## TASK GOAL
Tally every line of the listing below that holds "your", then give the tally alone.
---------------
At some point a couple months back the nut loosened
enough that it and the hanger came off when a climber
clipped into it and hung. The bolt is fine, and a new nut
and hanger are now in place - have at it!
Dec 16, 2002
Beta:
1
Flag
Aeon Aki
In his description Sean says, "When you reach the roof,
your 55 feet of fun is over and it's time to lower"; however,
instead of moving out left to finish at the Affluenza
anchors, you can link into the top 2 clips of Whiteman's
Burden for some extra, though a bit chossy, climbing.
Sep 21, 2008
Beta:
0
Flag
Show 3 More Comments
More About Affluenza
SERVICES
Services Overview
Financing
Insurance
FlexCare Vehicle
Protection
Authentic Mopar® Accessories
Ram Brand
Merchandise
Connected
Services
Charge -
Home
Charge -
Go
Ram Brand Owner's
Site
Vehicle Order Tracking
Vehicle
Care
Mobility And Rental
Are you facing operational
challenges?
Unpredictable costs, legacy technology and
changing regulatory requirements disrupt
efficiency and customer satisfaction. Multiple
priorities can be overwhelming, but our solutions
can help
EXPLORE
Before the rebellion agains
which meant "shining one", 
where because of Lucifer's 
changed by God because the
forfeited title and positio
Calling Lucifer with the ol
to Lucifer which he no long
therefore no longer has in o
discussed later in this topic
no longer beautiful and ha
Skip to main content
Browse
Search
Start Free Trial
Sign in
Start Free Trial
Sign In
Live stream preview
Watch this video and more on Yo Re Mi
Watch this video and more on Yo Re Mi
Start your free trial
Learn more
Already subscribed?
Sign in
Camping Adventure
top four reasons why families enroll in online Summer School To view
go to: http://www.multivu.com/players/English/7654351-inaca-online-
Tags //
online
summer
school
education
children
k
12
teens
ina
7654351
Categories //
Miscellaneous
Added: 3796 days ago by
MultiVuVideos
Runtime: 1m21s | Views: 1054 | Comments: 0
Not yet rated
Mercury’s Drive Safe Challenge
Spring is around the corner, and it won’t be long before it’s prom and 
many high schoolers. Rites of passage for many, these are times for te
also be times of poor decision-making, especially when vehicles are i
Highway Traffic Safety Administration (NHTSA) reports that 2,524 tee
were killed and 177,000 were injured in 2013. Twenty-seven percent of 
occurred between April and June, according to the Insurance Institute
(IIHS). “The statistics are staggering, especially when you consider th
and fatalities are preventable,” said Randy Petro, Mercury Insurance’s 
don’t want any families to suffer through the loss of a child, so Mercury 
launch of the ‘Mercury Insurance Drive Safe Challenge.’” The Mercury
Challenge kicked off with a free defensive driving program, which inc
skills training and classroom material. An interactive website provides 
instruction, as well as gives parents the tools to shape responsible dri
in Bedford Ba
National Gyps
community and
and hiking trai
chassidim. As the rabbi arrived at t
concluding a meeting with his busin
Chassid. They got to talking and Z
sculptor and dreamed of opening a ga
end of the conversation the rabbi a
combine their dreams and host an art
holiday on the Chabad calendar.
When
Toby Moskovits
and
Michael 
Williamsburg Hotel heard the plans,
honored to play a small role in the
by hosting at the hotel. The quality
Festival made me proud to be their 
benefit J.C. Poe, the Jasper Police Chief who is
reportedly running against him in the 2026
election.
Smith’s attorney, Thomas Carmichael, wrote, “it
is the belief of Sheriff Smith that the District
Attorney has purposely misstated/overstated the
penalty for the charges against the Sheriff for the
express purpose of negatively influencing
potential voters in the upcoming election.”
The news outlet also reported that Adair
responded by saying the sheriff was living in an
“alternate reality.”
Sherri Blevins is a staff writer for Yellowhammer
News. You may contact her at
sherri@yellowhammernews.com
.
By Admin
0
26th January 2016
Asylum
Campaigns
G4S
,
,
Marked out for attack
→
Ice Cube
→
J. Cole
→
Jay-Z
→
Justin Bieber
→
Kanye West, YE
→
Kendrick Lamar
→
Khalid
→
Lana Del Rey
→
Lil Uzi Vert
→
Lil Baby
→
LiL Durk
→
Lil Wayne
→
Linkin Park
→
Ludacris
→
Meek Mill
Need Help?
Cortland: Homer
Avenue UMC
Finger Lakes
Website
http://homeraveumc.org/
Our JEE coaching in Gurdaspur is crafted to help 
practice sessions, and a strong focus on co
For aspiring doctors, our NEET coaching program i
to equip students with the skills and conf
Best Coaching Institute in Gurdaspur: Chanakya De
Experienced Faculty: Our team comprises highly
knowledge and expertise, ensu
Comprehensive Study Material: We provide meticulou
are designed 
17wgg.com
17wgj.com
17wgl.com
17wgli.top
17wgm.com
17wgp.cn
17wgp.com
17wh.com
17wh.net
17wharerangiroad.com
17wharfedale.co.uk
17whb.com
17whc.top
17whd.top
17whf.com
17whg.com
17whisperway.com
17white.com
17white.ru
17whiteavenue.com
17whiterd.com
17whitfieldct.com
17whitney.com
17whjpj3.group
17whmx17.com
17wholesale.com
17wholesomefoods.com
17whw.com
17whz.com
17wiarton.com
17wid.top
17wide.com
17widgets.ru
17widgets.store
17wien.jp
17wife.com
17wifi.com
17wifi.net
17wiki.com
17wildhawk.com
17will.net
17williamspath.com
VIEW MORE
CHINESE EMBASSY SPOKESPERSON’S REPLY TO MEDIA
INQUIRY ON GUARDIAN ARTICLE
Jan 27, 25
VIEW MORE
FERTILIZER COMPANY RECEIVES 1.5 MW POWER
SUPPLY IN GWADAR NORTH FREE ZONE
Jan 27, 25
---------------
## WRITTEN ANSWER
2